Chocolate cupcake batter
3 cups bleached all-purpose flour
1 ½ cups granulated sugar
2/3 cup unsweetened non-alkalized cocoa powder
2 teaspoons baking soda
¾ teaspoon salt
½ cup firmly packed golden brown sugar
2 cups lukewarm water
2/3 cup vegetable oil
2 tablespoons cider vinegar
2 teaspoons pure vanilla extract

Garnish (optional)
About 36 small (1” diameter) Reese’s or other peanut butter cup candies, cut in half

1.     Make peanut butter-cream cheese filling: Place cream cheese and peanut butter in bowl of electric mixer fitted with paddle attachment.  Beat on medium speed until smooth and creamy.  Gradually add sugar, beating another 1-2 minutes, or until light and fluffy.  Mix in flour until just incorporated.  Add egg, vanilla extract, and salt.  Beat until egg is uniformly incorporated.  Stir in chocolate chips.  Set aside.

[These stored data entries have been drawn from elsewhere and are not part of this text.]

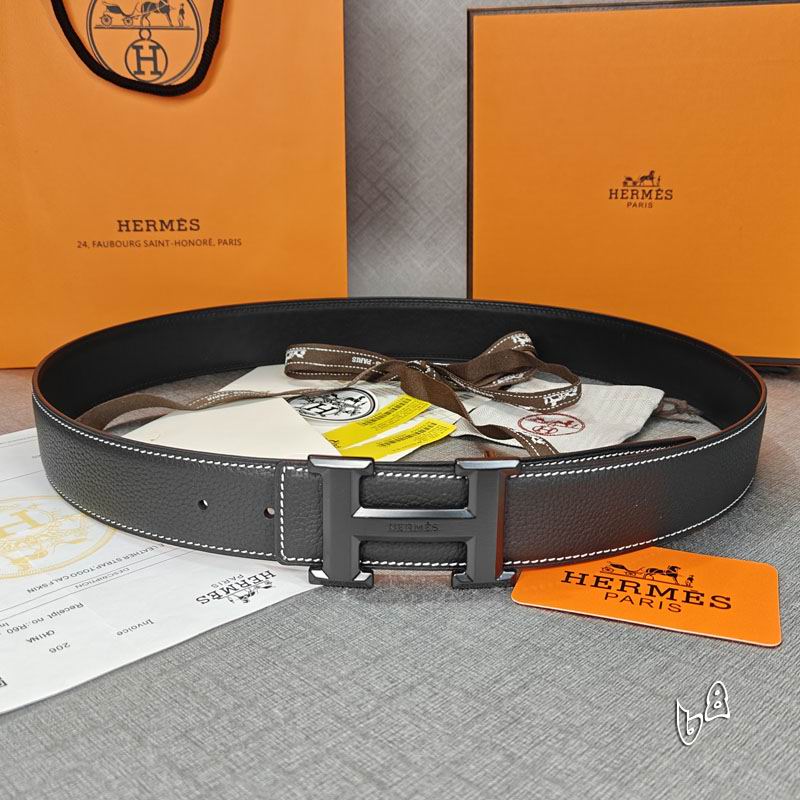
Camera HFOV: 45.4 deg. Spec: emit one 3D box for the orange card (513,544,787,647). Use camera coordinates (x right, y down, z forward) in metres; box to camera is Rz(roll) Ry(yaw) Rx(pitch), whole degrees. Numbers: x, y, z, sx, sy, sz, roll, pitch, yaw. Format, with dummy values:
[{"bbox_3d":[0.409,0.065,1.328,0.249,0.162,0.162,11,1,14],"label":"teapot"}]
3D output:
[{"bbox_3d":[0.087,0.065,0.338,0.087,0.001,0.058,7,19,16],"label":"orange card"}]

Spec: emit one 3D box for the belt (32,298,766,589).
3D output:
[{"bbox_3d":[0.001,-0.001,0.459,0.335,0.046,0.286,1,19,0],"label":"belt"}]

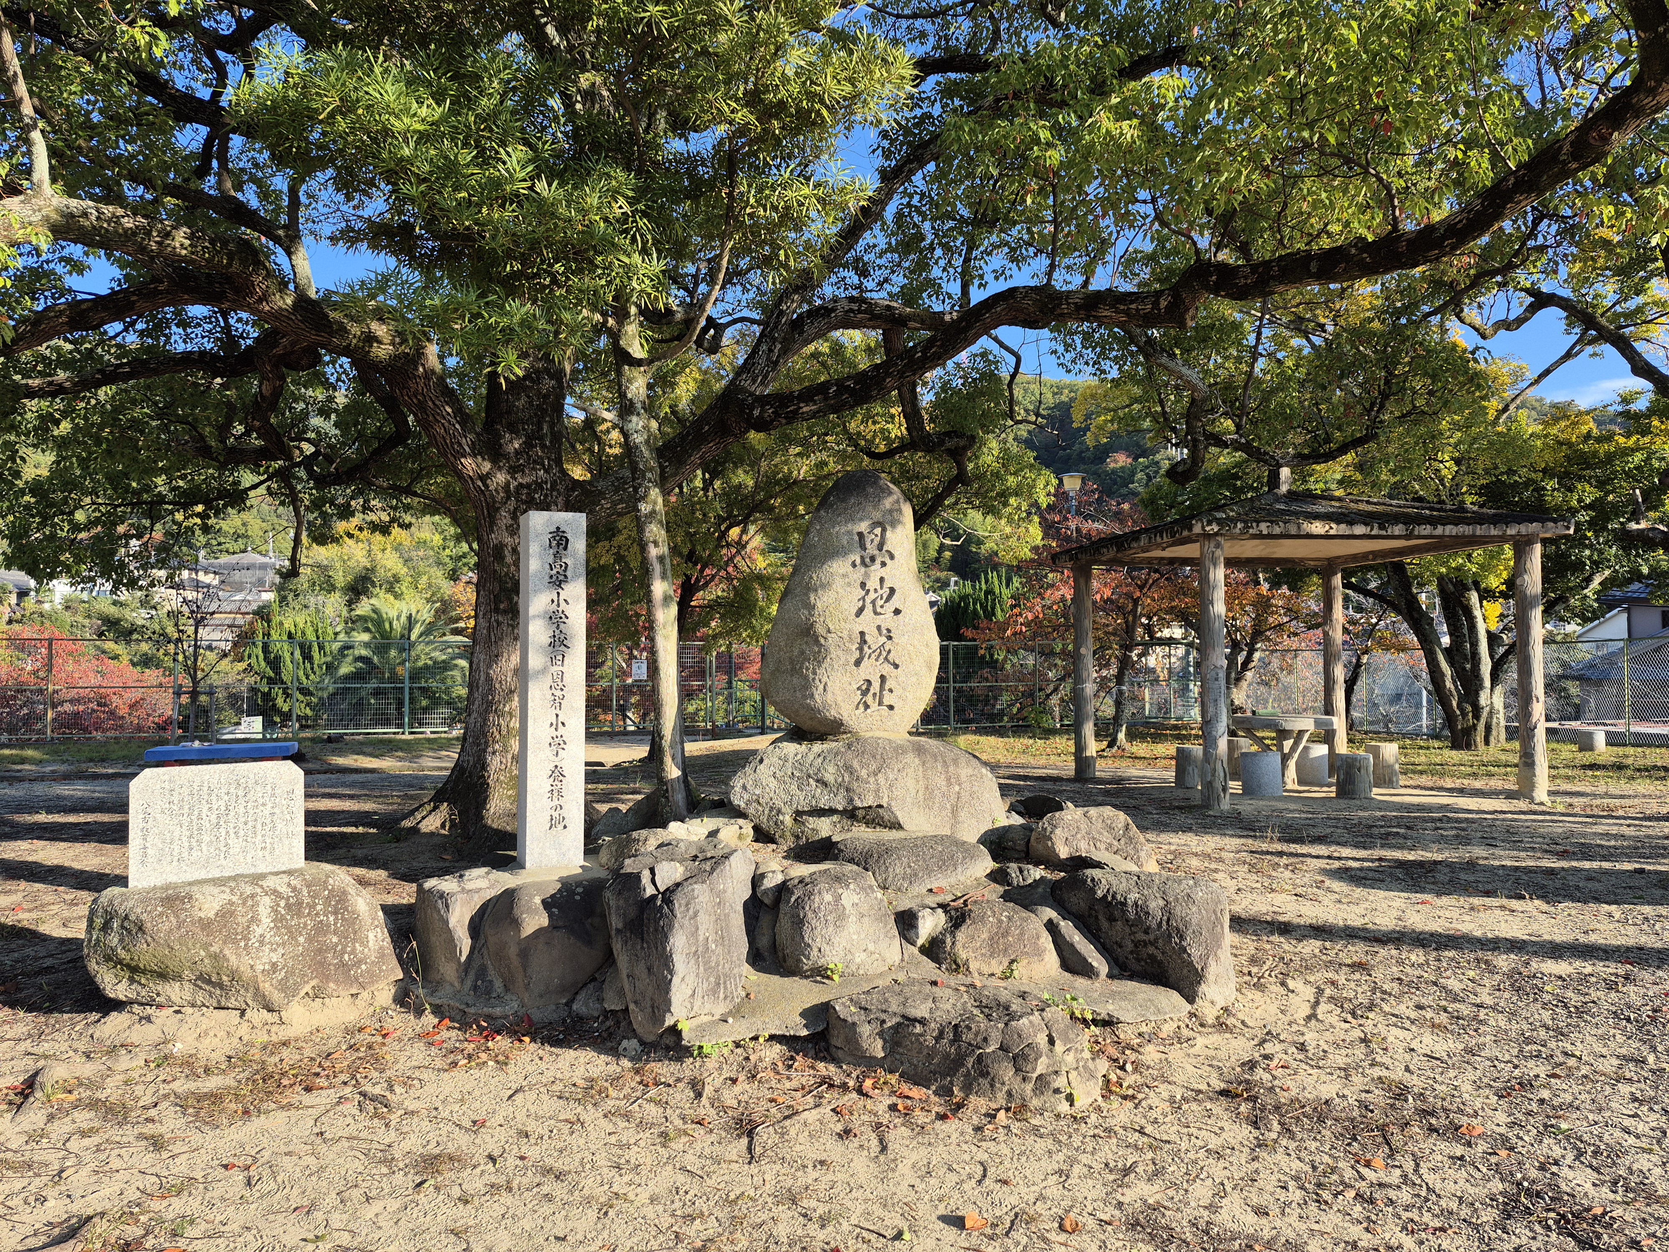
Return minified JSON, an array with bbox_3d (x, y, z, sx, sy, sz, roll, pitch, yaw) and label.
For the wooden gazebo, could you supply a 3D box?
[{"bbox_3d":[4.560,0.130,11.290,3.530,3.000,3.530,0,-2,-9],"label":"wooden gazebo"}]

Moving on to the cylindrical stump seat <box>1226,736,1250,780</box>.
[{"bbox_3d":[4.320,1.460,12.050,0.360,0.430,0.360,0,-2,0],"label":"cylindrical stump seat"}]

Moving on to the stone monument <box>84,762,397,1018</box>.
[{"bbox_3d":[-2.470,1.045,4.670,1.130,0.930,0.600,1,-2,-29],"label":"stone monument"}]

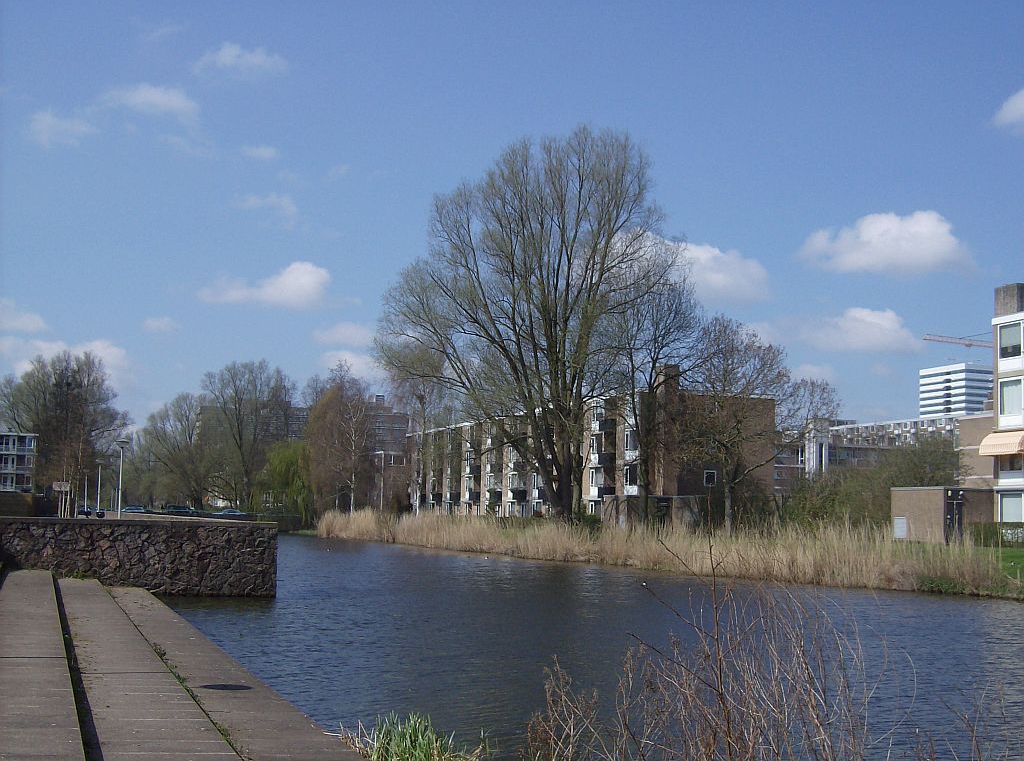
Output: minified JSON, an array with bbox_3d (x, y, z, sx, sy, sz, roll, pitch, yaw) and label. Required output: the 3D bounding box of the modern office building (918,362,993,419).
[{"bbox_3d":[203.196,30.068,596.870,32.000,70.604,32.770,3,-6,-18],"label":"modern office building"}]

2.     Prepare chocolate cupcake batter: Position rack in center of oven and preheat oven to 350˚F.  Line twenty-four 2 ½” diameter muffin cups with paper cupcake liners.  Sift flour, granulated sugar, cocoa powder, baking soda, and salt together in large bowl.  Stir in brown sugar, breaking it apart with fork or whisk to evenly distribute it.  Make well in center of dry ingredients and add lukewarm water, oil, vinegar and vanilla extract.  Stir gently until batter is creamy and smooth, pressing out any lumps with fork or back of spatula.
3.     Spoon or pour about 3 tablespoons batter into each lined muffin cup to fill it no more than two-thirds full.  Then top each cupcake with 1 generous tablespoon peanut butter filling.  Bake about 25-27 minutes or until toothpick inserted in cake portion comes out clean.  Allow cupcakes to cool about 15 minutes in pan.  (Note: the cream cheese centers will sink slightly as cupcakes cool.  But, no worries; these little wells are perfect nesting spots for Reese’s cups that will go on top.)  Carefully remove cupcakes from pans and transfer to racks to cool completely.  While cupcakes are still slightly warm, but not hot, place 2-3 peanut butter cup halves on top of each for garnish.  The residual heat from cupcakes should melt peanut butter cups even so slightly, causing them to adhere to cupcake tops.